Agro-ecosystem analysis: Agro-Ecosystem Analysis (AESA) was carried out in sub-groups with each group assigned a treatment in a rotating manner during each learning day. Season-long participatory monitoring and evaluation of the trial was conducted fortnightly in the central learning plot. Data were recorded and the results were summarized using different formats developed for farmers and facilitators. By means of the exercises contained in these sessions, school participants were exposed to observations and record keeping in small groups followed by discussions on plenary sessions, where findings of the groups were shared and recommendations for future made.
RESULTS AND DISCUSSION
Agronomic indicators and farmers evaluation: AESA was found effective
in improving decision-making skills, through a field situation analysis by observing,
drawing and presenting small group decisions for critique in the larger group.

Stored items –
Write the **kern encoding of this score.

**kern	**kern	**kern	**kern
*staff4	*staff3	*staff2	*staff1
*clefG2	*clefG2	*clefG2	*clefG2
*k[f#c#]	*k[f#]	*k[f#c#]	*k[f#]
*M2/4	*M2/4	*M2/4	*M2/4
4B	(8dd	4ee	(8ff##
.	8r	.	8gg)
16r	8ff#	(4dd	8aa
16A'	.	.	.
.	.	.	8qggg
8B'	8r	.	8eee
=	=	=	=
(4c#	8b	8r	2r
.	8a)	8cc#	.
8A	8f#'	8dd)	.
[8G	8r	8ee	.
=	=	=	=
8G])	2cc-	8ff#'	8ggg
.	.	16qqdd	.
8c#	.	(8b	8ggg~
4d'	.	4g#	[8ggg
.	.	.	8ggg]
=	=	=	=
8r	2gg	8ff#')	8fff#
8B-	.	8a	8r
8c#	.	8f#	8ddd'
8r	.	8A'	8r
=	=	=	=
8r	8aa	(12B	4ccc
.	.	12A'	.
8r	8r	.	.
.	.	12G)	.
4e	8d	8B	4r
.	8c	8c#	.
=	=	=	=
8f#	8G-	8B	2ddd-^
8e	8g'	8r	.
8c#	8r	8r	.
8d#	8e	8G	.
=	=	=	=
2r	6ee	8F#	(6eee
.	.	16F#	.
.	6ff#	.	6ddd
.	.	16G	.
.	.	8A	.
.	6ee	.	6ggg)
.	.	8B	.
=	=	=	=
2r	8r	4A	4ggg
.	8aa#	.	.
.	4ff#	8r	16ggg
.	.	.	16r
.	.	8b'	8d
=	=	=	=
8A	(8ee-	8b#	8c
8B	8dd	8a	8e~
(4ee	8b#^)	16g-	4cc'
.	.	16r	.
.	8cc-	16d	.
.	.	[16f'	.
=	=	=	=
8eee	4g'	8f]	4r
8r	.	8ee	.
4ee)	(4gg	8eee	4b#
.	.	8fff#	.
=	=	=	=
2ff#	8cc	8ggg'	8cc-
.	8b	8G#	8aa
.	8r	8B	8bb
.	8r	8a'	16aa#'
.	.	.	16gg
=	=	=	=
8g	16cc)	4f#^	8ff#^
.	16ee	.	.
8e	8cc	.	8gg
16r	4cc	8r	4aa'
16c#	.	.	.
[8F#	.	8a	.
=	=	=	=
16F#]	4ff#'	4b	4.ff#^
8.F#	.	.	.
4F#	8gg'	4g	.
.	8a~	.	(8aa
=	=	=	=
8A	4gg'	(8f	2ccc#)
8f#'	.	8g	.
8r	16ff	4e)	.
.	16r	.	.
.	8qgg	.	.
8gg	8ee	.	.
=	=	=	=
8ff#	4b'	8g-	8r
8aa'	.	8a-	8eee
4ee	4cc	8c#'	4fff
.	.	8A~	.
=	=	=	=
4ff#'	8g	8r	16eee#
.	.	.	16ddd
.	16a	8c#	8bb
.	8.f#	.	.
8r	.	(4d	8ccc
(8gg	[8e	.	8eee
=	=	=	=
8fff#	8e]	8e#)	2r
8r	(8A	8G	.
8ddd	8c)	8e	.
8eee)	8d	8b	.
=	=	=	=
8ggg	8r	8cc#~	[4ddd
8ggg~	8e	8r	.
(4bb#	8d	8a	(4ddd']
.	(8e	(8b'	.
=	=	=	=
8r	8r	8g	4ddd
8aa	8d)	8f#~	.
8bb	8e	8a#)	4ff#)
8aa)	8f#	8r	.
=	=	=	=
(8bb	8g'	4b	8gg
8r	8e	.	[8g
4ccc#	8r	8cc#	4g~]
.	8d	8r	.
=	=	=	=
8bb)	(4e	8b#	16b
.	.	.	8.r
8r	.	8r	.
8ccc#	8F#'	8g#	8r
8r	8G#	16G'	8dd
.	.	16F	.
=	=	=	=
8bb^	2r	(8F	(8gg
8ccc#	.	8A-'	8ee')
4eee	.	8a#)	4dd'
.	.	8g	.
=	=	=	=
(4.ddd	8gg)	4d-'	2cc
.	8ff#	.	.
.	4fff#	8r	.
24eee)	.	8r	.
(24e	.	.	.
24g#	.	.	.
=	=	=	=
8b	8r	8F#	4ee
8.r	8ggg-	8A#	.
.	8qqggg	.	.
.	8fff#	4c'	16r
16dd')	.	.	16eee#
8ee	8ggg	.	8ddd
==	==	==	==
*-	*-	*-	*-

To do – Continue the passage on agro-ecosystem analysis, beginning immediately after its final sentence.

Task response –
It is encouraging to see farmers make their own observations, record events
and discuss the issues in the fields during the FFS sessions. Special topics
on INM and other topical issues to farmers were also included in the learning
process. Group dynamic activities incorporated in the learning sessions were
also helpful to establish a learning climate that is enjoyable and fruitful.
This observation corroborates with the findings from the highlands of Central
Kenya where the participation of farmers in FFS experimentation and in AESA
leads to a majority of them experimenting in their own farms with technologies
learned from FFS or using the acquired skills to experiment on new topical issues
of interest (Onduru et al., 2006).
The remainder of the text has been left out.